Definition
Published routes in the low-altitude airspace structure (generally below 18,000 feet MSL) defined by VOR navigation aids, designated as Victor airways in the contiguous United States. Each airway has a centerline, a width (typically 8 nautical miles total), defined minimum altitudes, and is depicted on IFR low-altitude en route charts.
Plain English
Pre-set highways in the sky that pilots fly along when navigating under instrument flight rules at lower altitudes. They run between ground-based navigation stations and have names like V23 or V123.
Context Anchor
Seen when planning an instrument flight, reading an enroute chart, or loading a route into a flight management system.
Derivation
Airway comes from air plus way, meaning a path or route through the air. In aviation, it does not mean a physical road; it means an officially published route that exists on charts and in navigation equipment.
Why Pilots Care
Using airways ensures compliance with air traffic control procedures and provides reliable navigation references for safe IFR travel.
Analogy
An airway is like a highway shown on a map, except there is no pavement.
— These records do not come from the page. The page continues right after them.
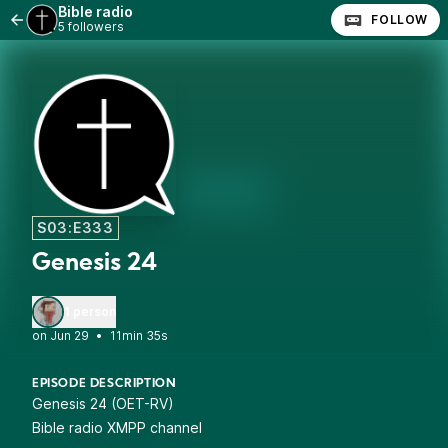
Bible radio
FOLLOW
5 followers
S03:E333
Genesis 24
1 person
•
11min 35s
EPISODE DESCRIPTION
Genesis 24 (OET-RV)
Bible radio XMPP channel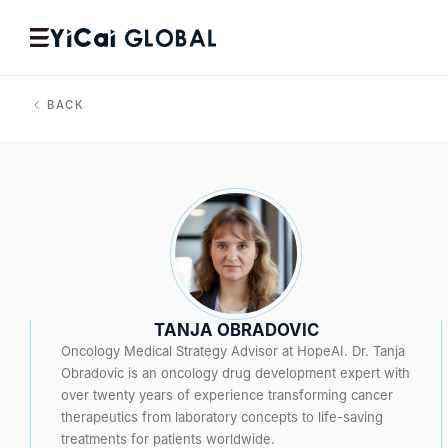
BACK
TANJA OBRADOVIC
Oncology Medical Strategy Advisor at HopeAI. Dr. Tanja
Obradovic is an oncology drug development expert with
over twenty years of experience transforming cancer
therapeutics from laboratory concepts to life-saving
treatments for patients worldwide.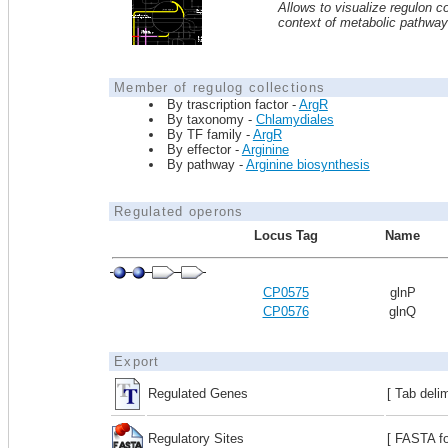
Allows to visualize regulon co
context of metabolic pathwa
Member of regulog collections
By trascription factor -
ArgR
By taxonomy -
Chlamydiales
By TF family -
ArgR
By effector -
Arginine
By pathway -
Arginine biosynthesis
Regulated operons
Locus Tag
Name
CP0575
glnP
CP0576
glnQ
Export
Regulated Genes
[ Tab deli
Regulatory Sites
[ FASTA fo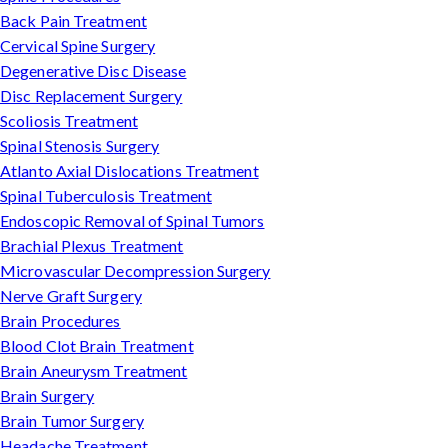
Back Pain Treatment
Cervical Spine Surgery
Degenerative Disc Disease
Disc Replacement Surgery
Scoliosis Treatment
Spinal Stenosis Surgery
Atlanto Axial Dislocations Treatment
Spinal Tuberculosis Treatment
Endoscopic Removal of Spinal Tumors
Brachial Plexus Treatment
Microvascular Decompression Surgery
Nerve Graft Surgery
Brain Procedures
Blood Clot Brain Treatment
Brain Aneurysm Treatment
Brain Surgery
Brain Tumor Surgery
Headache Treatment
The path is defined by charts, navigation equipment, and air traffic control procedures.
Intuition Check
Do not read airways as breathing passages, or as just any open space an airplane can fly through. In instrument flying, airways are specific published routes with names, boundaries, and charted information.
Example Sentence 1
The pilot loaded a route of V23 to V97 into the FMS before departure.
Example Sentence 2
During FMS programming, the pilot loaded the airway segment to connect two fixes automatically.